What's wanted is a faithful retyping of every entry, pictures excluded.

Screenshot and code edit data
☆ ☆ ☆ ☆

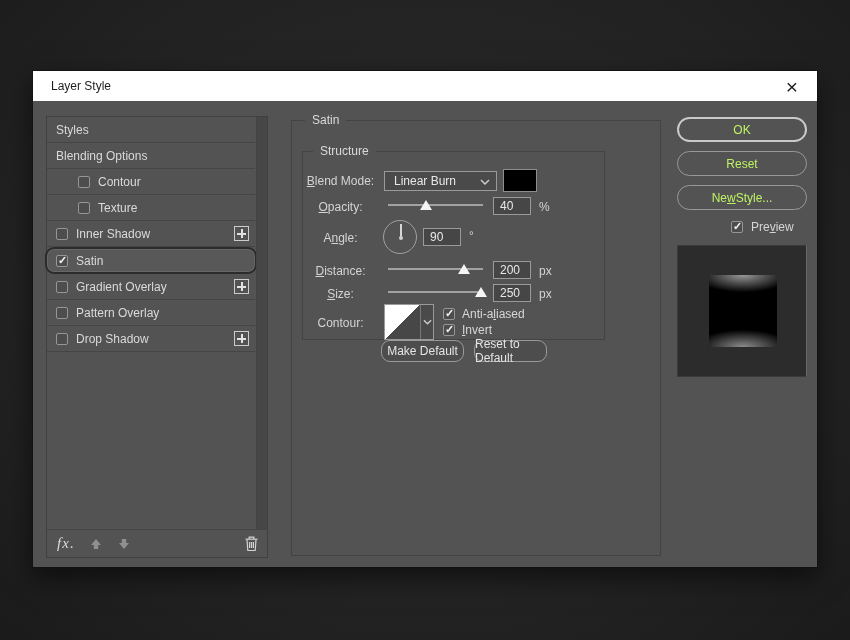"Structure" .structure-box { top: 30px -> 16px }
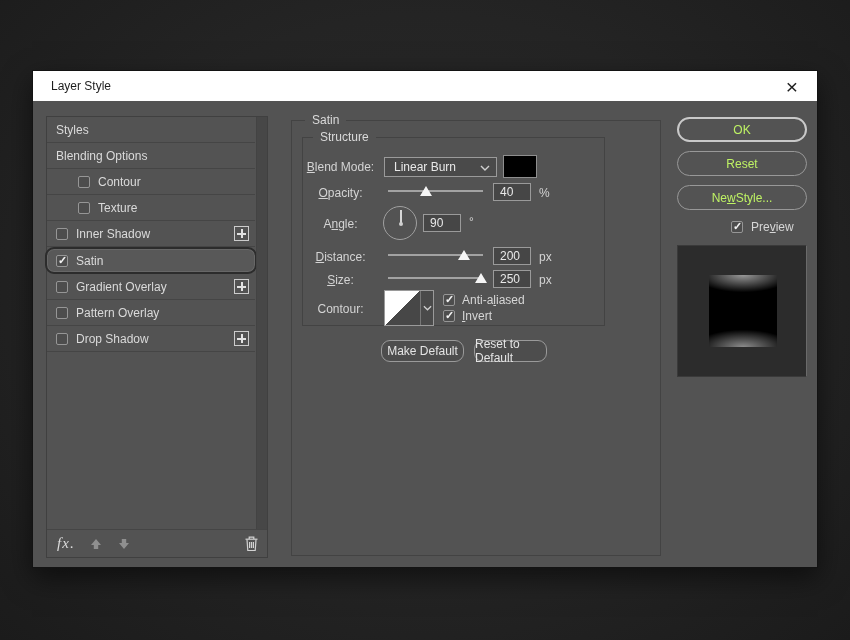"Linear Burn" span { text: Linear -> Styles }
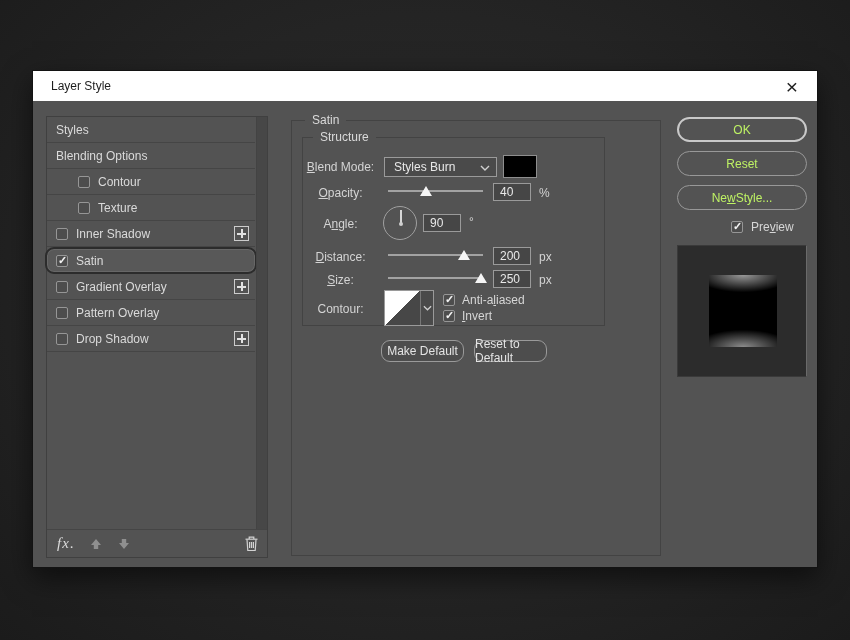"Inner Shadow" div.row { html: <div> <span></span> <span>Inner Shadow</span> <span></span> </div> -> none }
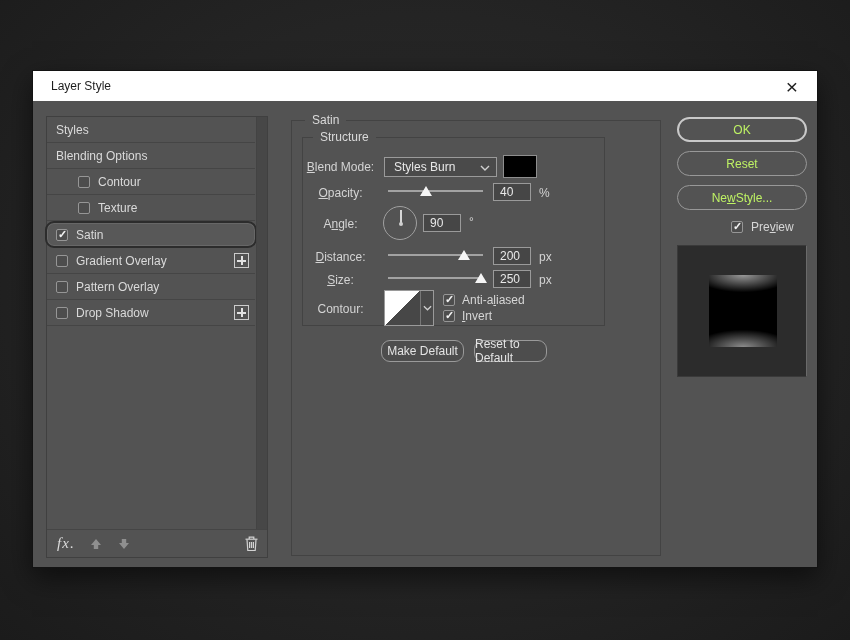"Make Default" .defbtn { border-radius: 9px -> 3px }
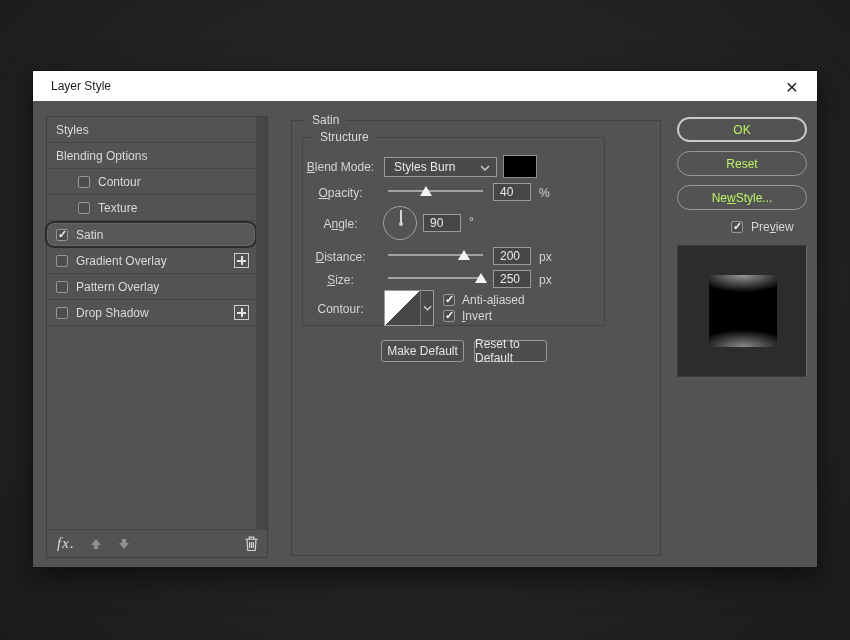"Reset to Default" div.defbtn { width: 73px -> 89px }
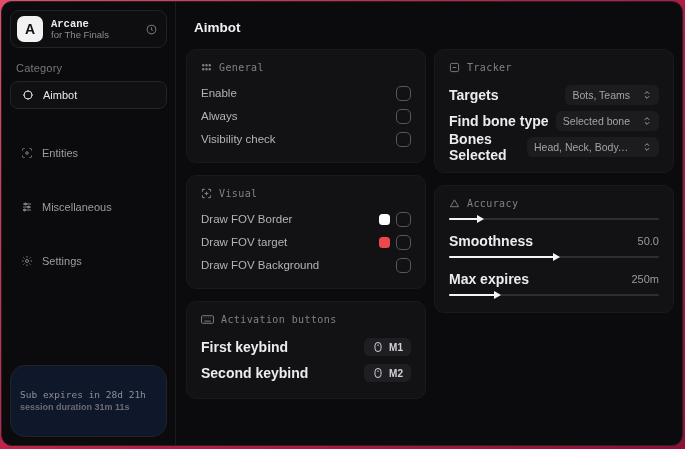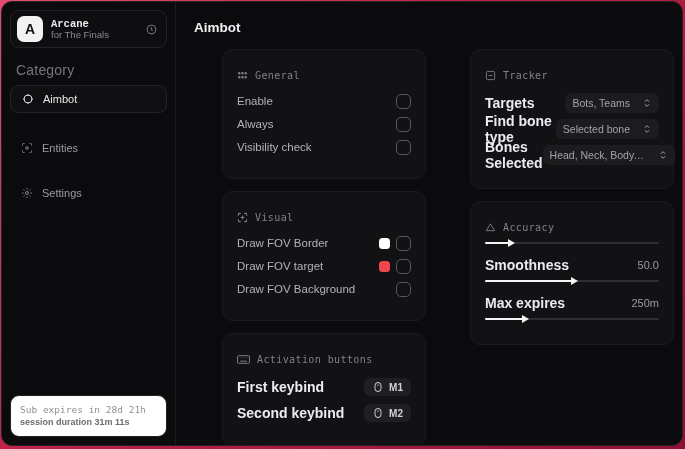"Category" .cat-label { font-size: 14px -> 11px }
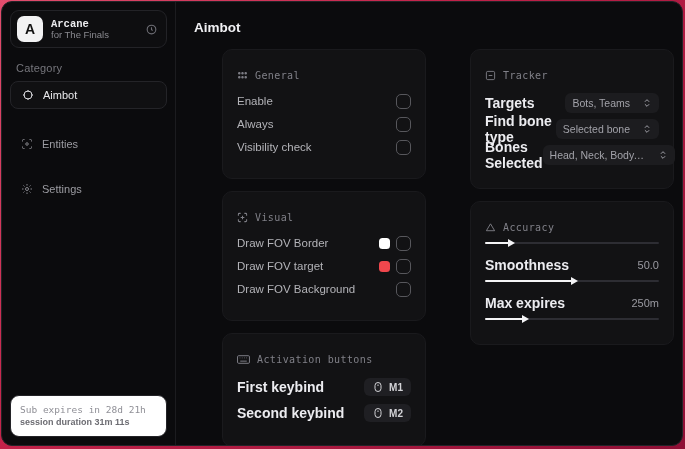"General" .card { margin-left: 36px -> none; padding: 20px 14px -> 12px 14px }
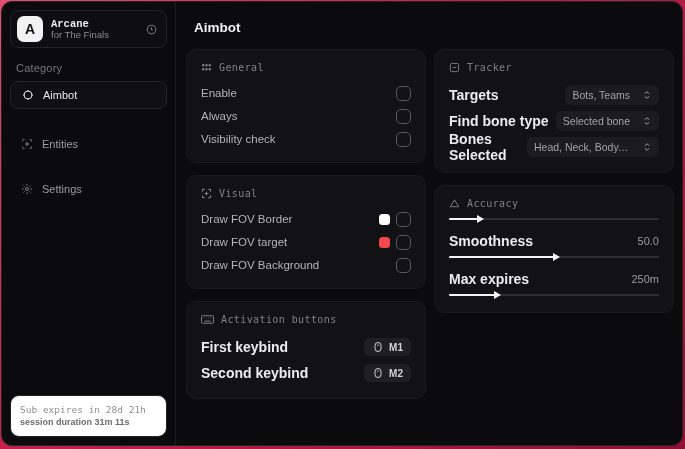"Entities" .nav-item:not(.active) { margin-top: 15px -> 24px }
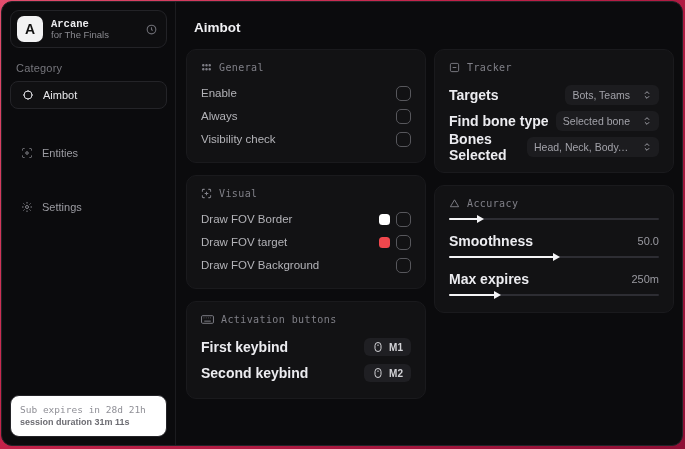"Miscellaneous" div.nav-item { html: none -> <div> <span> <svg> <path></path> <circle></circle> <circle></circle> <circle></circle> </svg> </span> <span>Miscellaneous</span> </div> }
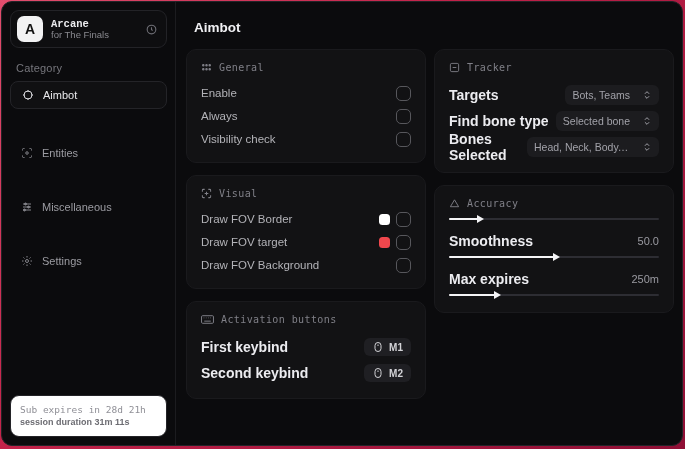"Sub expires in 28d 21h" .sidebar-footer { background: #ffffff -> #0f172a; border-radius: 9px -> 15px; padding: 7px 9px -> 22px 9px }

☆ ☆ ☆ ☆

▶ [Answer]:
"Structure" .structure-box { top: 30px -> 16px }
"Linear Burn" span { text: Linear -> Styles }
"Inner Shadow" div.row { html: <div> <span></span> <span>Inner Shadow</span> <span></span> </div> -> none }
"Make Default" .defbtn { border-radius: 9px -> 3px }
"Reset to Default" div.defbtn { width: 73px -> 89px }
"Category" .cat-label { font-size: 14px -> 11px }
"General" .card { margin-left: 36px -> none; padding: 20px 14px -> 12px 14px }
"Entities" .nav-item:not(.active) { margin-top: 15px -> 24px }
"Miscellaneous" div.nav-item { html: none -> <div> <span> <svg> <path></path> <circle></circle> <circle></circle> <circle></circle> </svg> </span> <span>Miscellaneous</span> </div> }
"Sub expires in 28d 21h" .sidebar-footer { background: #ffffff -> #0f172a; border-radius: 9px -> 15px; padding: 7px 9px -> 22px 9px }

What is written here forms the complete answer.